Yes, Eugene Goostman passed the Turing Test and fooled the judges more than 30% of the time in their five-minute conversations. No, Kurzweil doesn’t owe Kapoor $20,000. Yet. The bet had explicit rules and the experiment at the University of Reading didn’t meet all of the listed criteria. For example, to help Kapoor win, a computer needs to have a conversation of at least eight hours, which means the computer will need to convince two out of three judges.

But why should Kapoor be worried?

Machines are getting better at everything we are teaching them to be. What makes machines smarter? Seth Shostak, the former director of the Search for Extraterrestrial Intelligence Institute (SETI), believes that we can build computers that can beat humans at specific tasks (like winning the game Go). The machines can’t do everything better, but he thinks that eventually we will design AI that is as complex and intelligent as a human brain.

“But the assumption is that that will happen in this century. And if it does happen, the first thing you ask that computer is: Design something smarter than you are,” says Shostak. “Very quickly, you have a machine that’s smarter than a human. And within 20 years, thanks to this improvement in technology, you have one computer that’s smarter than all humans put together.”

AI is learning quickly. Just one recent example is The AI Hacker: in 2016 the Darpa Cyber Grand Challenge hosted the first hacking contest between a pit bot against bot. Designed by seven teams of security researchers from across academia and industry, the bots were asked to play offense and defense, fixing security holes in their own machines while exploiting holes in the machines of others.  

Not to mention the infamous story which the more dramatic amongst us (or the Black Mirror fans) saw as the beginning of the reign of AI over humans: that time when Facebook had to shut down two chatbots, just because no one understood what they were talking about.  The researchers didn’t seem to worried about it. “There was no reward to sticking to English language,” Dhruv Batra, Facebook researcher, told FastCo. “Agents will drift off understandable language and invent codewords for themselves.”
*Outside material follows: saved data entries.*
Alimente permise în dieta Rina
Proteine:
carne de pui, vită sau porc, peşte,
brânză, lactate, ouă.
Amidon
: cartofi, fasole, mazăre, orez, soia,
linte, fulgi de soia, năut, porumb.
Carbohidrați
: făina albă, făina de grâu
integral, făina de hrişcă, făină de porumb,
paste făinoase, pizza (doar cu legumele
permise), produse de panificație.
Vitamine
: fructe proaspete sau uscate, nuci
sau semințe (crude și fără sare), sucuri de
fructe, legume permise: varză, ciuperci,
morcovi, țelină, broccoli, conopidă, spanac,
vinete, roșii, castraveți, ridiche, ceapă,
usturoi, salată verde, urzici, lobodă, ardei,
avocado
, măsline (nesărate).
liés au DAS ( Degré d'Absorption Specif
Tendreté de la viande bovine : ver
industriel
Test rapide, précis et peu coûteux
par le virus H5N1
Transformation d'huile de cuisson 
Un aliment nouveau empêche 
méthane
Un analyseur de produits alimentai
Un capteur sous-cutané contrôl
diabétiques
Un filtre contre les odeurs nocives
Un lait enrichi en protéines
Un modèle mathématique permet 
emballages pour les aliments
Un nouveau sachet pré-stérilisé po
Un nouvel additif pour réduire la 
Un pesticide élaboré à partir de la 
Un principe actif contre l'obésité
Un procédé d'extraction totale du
In the meantime Google is feeding its AI with unpublished books and, in return, the AI is composing mournful poems. And if you’ve played with the AI-powered tool that Google released in 2016, you’ve actually helped it learn how to draw. The program is called Sketch-RNN and it draws pretty well…for a machine. The drawings are basic, but they are not what is important. The method used to create them can be quite useful. It is paving the way for AI programs which can be used as creative ads for designers, architects and artists.
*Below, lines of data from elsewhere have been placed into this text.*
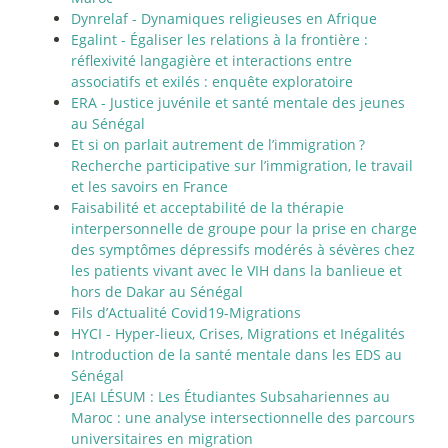
Dynrelaf - Dynamiques religieuses en Afrique
Egalint - Égaliser les relations à la frontière :
réflexivité langagière et interactions entre
associatifs et exilés : enquête exploratoire
ERA - Justice juvénile et santé mentale des jeunes
au Sénégal
Et si on parlait autrement de l’immigration
?
Recherche participative sur l’immigration, le travail
et les savoirs en France
Faisabilité et acceptabilité de la thérapie
interpersonnelle de groupe pour la prise en charge
des symptômes dépressifs modérés à sévères chez
les patients vivant avec le VIH dans la banlieue et
hors de Dakar au Sénégal
Fils d’Actualité Covid19-Migrations
HYCI - Hyper-lieux, Crises, Migrations et Inégalités
Introduction de la santé mentale dans les EDS au
Sénégal
JEAI LÉSUM : Les Étudiantes Subsahariennes au
Maroc : une analyse intersectionnelle des parcours
universitaires en migration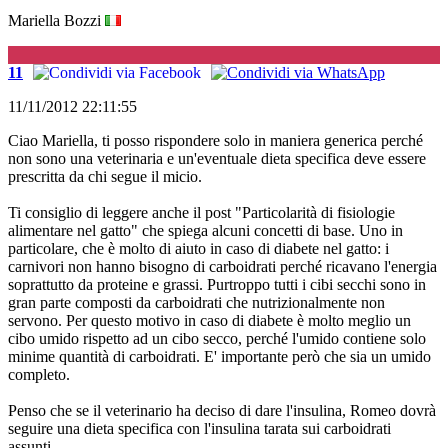
Mariella Bozzi
G
11
11/11/2012 22:11:55
Ciao Mariella, ti posso rispondere solo in maniera generica perché
non sono una veterinaria e un'eventuale dieta specifica deve essere
prescritta da chi segue il micio.
Ti consiglio di leggere anche il post "Particolarità di fisiologie
alimentare nel gatto" che spiega alcuni concetti di base. Uno in
particolare, che è molto di aiuto in caso di diabete nel gatto: i
carnivori non hanno bisogno di carboidrati perché ricavano l'energia
soprattutto da proteine e grassi. Purtroppo tutti i cibi secchi sono in
gran parte composti da carboidrati che nutrizionalmente non
servono. Per questo motivo in caso di diabete è molto meglio un
cibo umido rispetto ad un cibo secco, perché l'umido contiene solo
minime quantità di carboidrati. E' importante però che sia un umido
completo.
Penso che se il veterinario ha deciso di dare l'insulina, Romeo dovrà
seguire una dieta specifica con l'insulina tarata sui carboidrati
assunti.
We, on the other hand, have focused on the image recognition abilities of AI. A while ago we asked you to play in the Clash of Tags. Players were presented with two sets of images for a given text tag and had to vote which set was describing the image better. It turned out that machines were almost as good as humans. So for now, the result is even. But the battle is not over.

Human: Intelligence?

So what is intelligence? According to Einstein, “The true sign of intelligence is not knowledge but imagination” Socrates said, “I know that I am intelligent, because I know that I know nothing.” Philosophers got created in the ancient search finding the true measure of intelligence and meaning. Today neuroscientists try to answer questions about intelligence from a scientific perspective. It is widely accepted that there are different types of intelligence—analytic, linguistic, emotional, to name a few—but psychologists and neuroscientists disagree over whether these intelligences are linked or whether they exist independently from one another.
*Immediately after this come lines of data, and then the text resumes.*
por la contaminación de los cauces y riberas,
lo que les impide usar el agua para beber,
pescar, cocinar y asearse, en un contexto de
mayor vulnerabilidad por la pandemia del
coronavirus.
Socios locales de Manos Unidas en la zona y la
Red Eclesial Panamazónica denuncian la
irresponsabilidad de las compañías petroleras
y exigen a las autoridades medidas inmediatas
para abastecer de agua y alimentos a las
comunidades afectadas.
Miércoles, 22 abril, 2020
In the meantime, computers will be getting smarter. Yes, they can process certain kinds of information much faster than any of us can. Computers learn more quickly and narrow complex choices to the most optimal ones. They have better memories and can analyze huge amount of information. Computers can calculate and perform tasks without stopping.  On the other hand, humans are better at making decisions and solving problems. Humans are capable of experiencing life.  We have creativity, imagination and inspiration. Computers replicate tasks, but they can’t create. Yet.